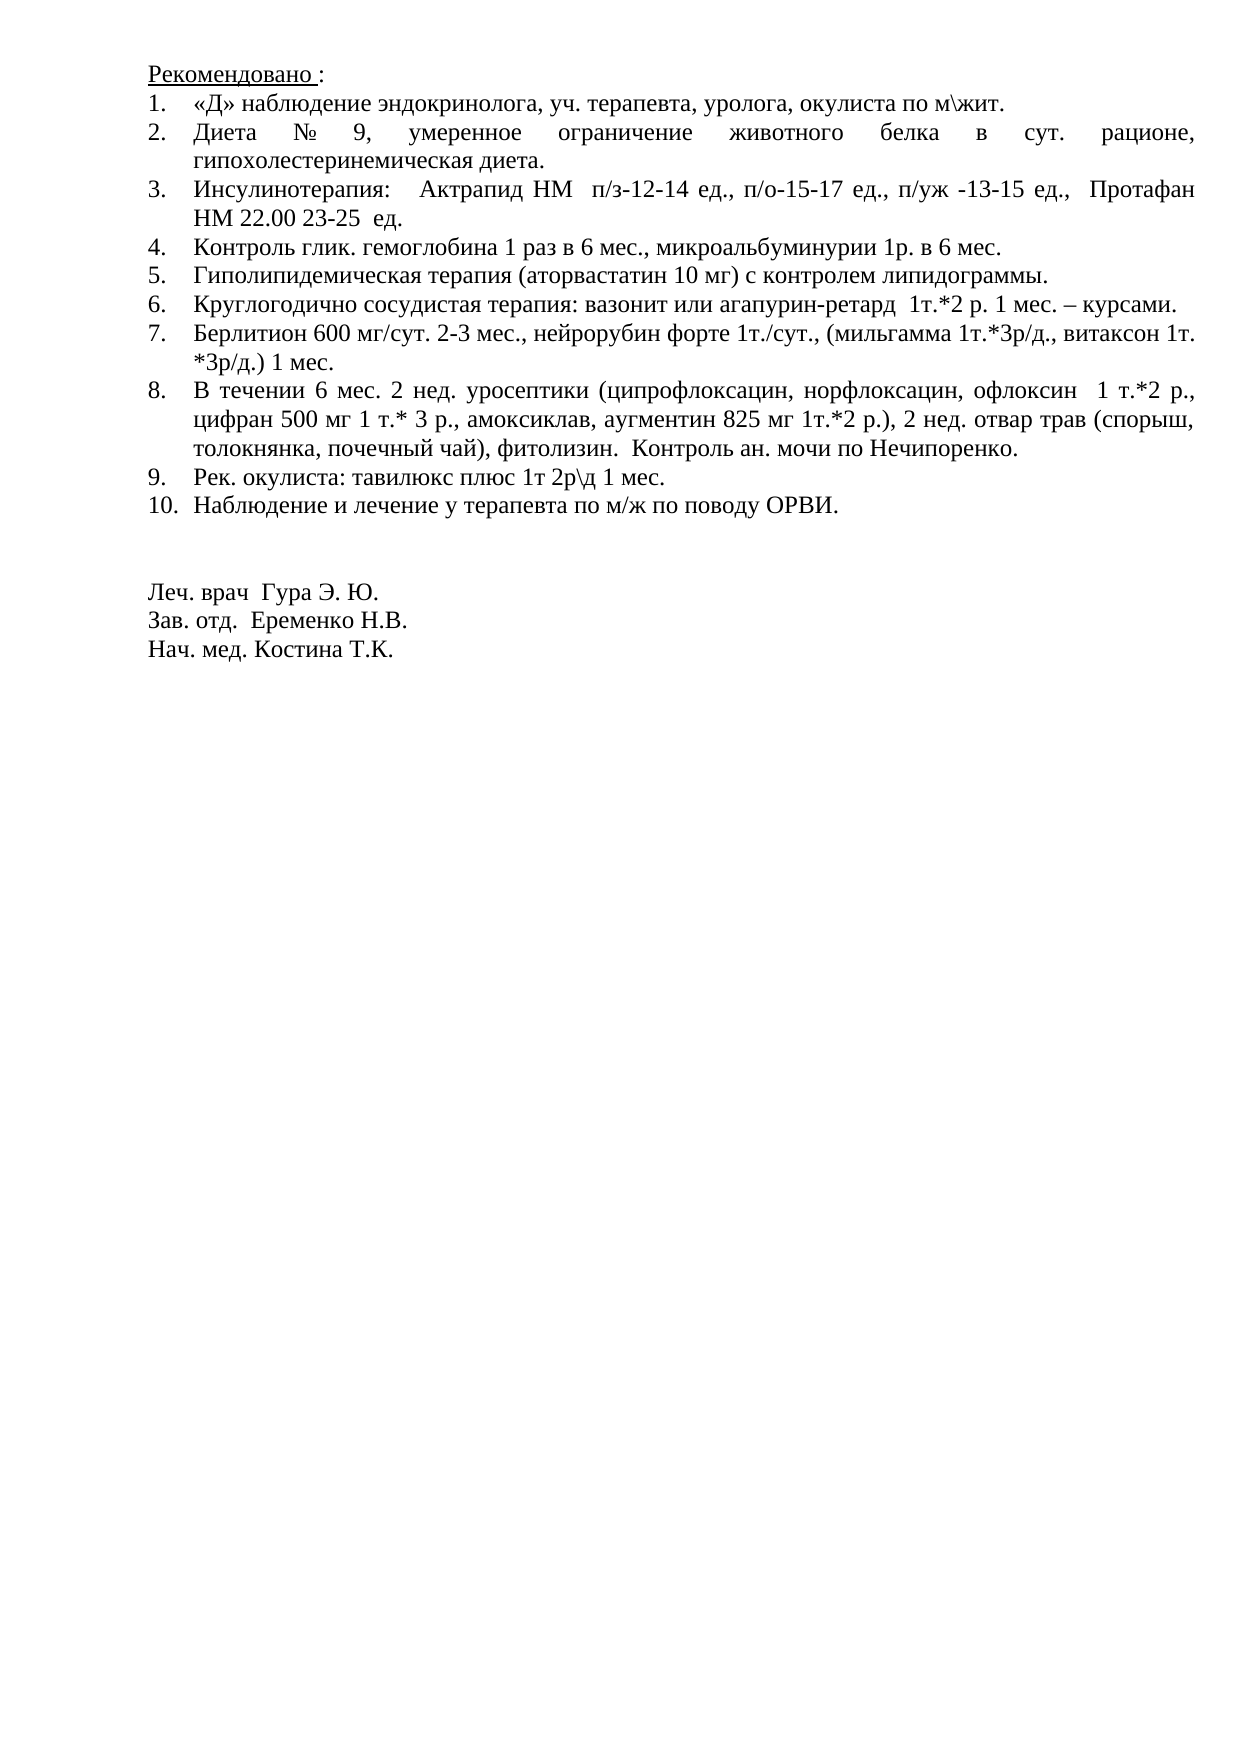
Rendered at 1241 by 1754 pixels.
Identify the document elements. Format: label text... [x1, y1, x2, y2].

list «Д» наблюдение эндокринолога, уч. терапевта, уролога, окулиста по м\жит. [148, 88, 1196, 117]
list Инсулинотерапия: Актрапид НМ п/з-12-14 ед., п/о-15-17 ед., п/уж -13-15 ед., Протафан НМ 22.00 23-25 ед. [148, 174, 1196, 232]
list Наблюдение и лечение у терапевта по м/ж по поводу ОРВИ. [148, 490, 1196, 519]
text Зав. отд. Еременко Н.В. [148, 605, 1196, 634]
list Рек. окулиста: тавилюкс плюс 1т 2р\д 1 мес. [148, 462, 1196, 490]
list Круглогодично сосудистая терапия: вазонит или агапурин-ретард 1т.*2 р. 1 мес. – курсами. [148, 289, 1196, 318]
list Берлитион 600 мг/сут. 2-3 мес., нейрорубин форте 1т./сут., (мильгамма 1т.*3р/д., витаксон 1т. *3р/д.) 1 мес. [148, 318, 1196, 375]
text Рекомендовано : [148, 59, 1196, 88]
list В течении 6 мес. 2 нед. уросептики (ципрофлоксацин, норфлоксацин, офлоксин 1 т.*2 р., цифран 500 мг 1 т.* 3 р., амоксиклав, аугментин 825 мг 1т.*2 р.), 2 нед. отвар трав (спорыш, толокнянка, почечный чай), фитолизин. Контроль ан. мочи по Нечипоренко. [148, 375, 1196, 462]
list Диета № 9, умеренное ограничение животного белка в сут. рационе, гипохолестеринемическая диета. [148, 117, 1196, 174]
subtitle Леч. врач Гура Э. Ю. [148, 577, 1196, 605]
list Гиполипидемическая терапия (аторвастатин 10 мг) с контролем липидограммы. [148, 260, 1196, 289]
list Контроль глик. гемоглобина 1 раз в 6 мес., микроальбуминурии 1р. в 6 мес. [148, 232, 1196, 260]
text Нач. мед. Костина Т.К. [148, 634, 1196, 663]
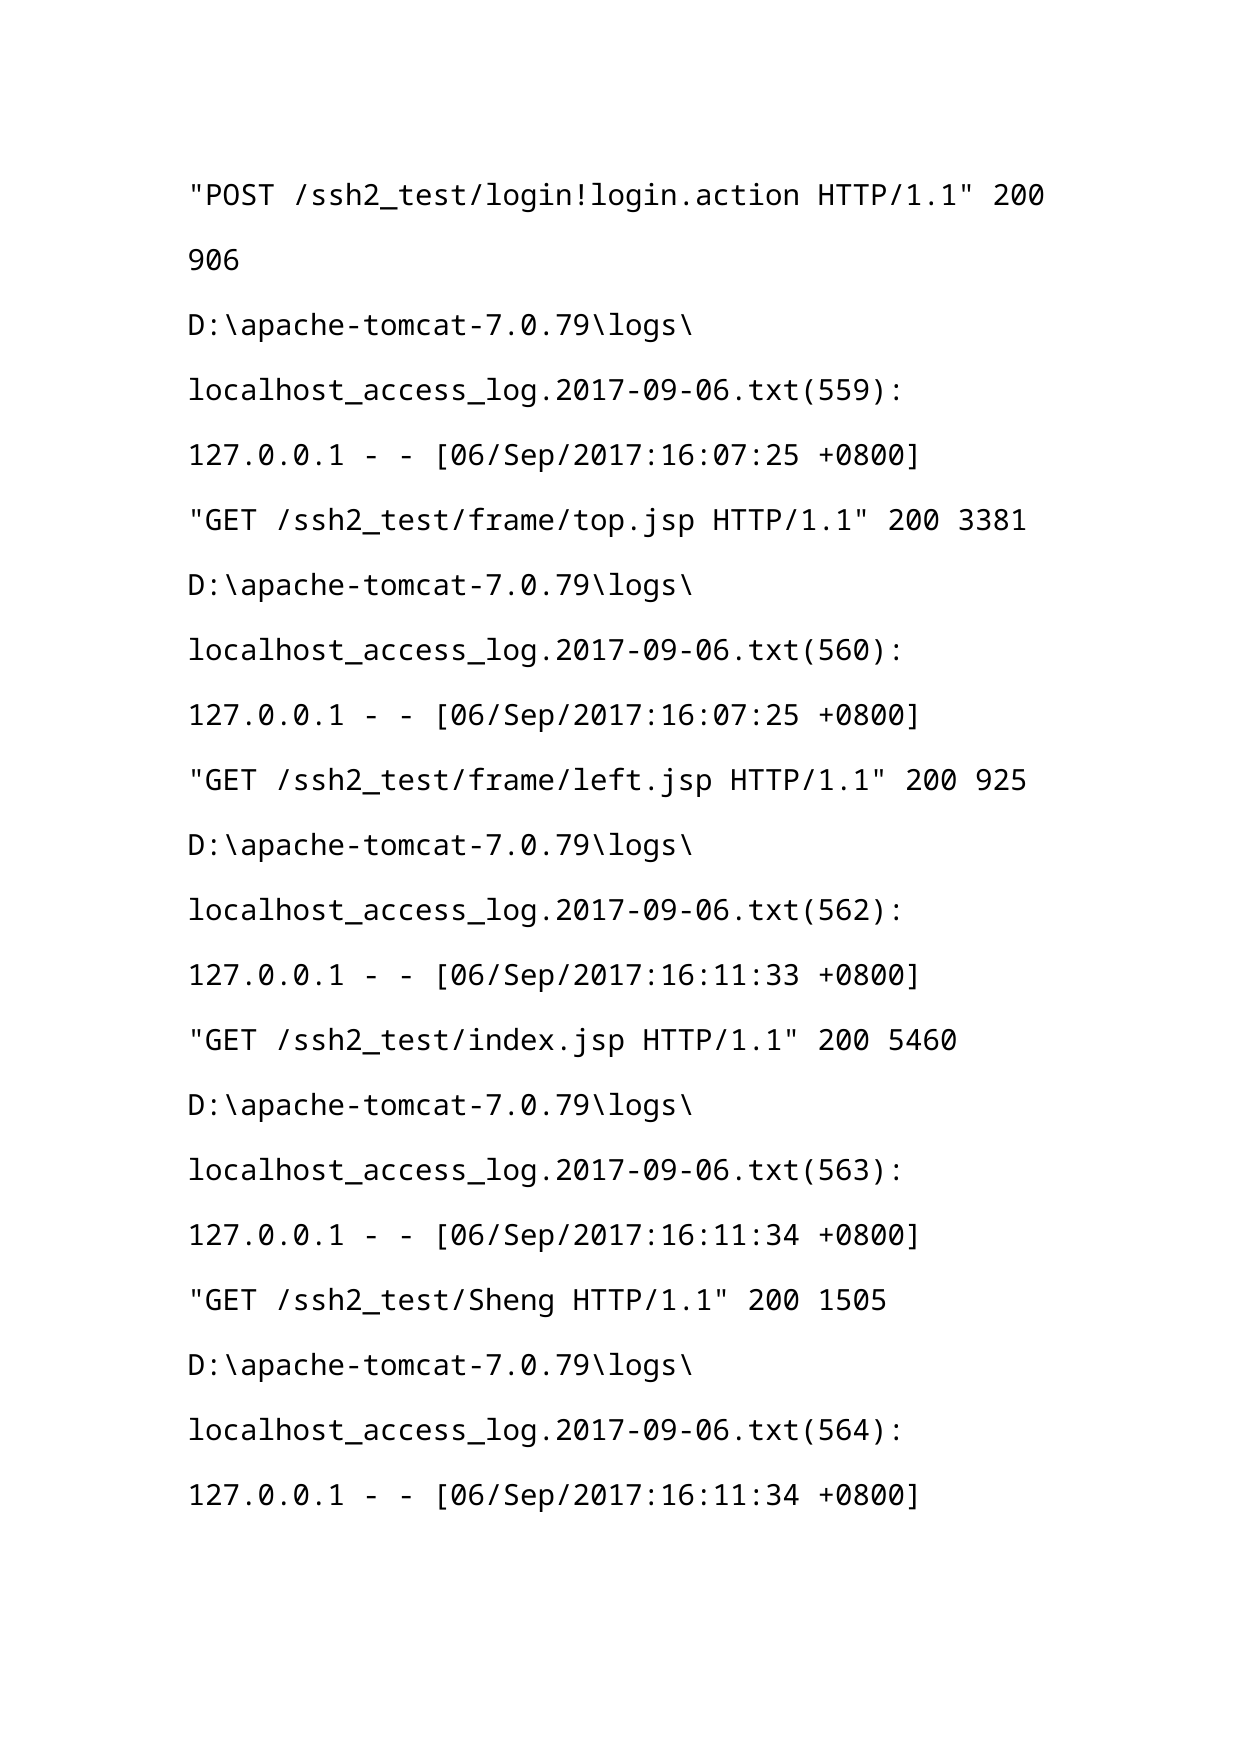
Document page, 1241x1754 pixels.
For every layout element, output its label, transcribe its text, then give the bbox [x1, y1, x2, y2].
--
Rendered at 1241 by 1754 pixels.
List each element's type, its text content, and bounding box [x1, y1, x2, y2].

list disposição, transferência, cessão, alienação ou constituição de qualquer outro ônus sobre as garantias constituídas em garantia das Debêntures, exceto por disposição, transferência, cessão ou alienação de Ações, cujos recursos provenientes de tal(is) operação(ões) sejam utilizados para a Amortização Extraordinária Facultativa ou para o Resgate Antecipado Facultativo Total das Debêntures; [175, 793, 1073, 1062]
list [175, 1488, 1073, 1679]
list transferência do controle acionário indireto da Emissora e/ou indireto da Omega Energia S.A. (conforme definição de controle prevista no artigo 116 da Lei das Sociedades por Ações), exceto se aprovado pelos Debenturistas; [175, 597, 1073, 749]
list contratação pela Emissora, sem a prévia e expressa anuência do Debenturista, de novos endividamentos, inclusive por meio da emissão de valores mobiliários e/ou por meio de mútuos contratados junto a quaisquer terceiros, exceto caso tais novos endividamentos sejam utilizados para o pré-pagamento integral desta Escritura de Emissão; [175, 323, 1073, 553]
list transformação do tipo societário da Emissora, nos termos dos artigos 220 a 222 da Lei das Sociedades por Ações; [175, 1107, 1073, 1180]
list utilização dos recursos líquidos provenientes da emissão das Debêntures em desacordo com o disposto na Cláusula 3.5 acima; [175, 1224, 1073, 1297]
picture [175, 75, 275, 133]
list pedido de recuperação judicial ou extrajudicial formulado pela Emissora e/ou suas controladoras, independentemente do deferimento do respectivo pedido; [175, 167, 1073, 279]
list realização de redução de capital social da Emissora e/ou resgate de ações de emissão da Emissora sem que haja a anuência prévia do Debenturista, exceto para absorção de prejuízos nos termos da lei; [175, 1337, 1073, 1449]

THE TASK:
Everything above from the line containing "Document page, 1241x1754 pixels." down to the line containing "For every layout" should be copied exactly, both end lines included, and nothing else.

TASK OUTPUT:
Document page, 1241x1754 pixels.
For every layout element, output its label, transcribe its text, then give the bbox [x1, y1, x2, y2].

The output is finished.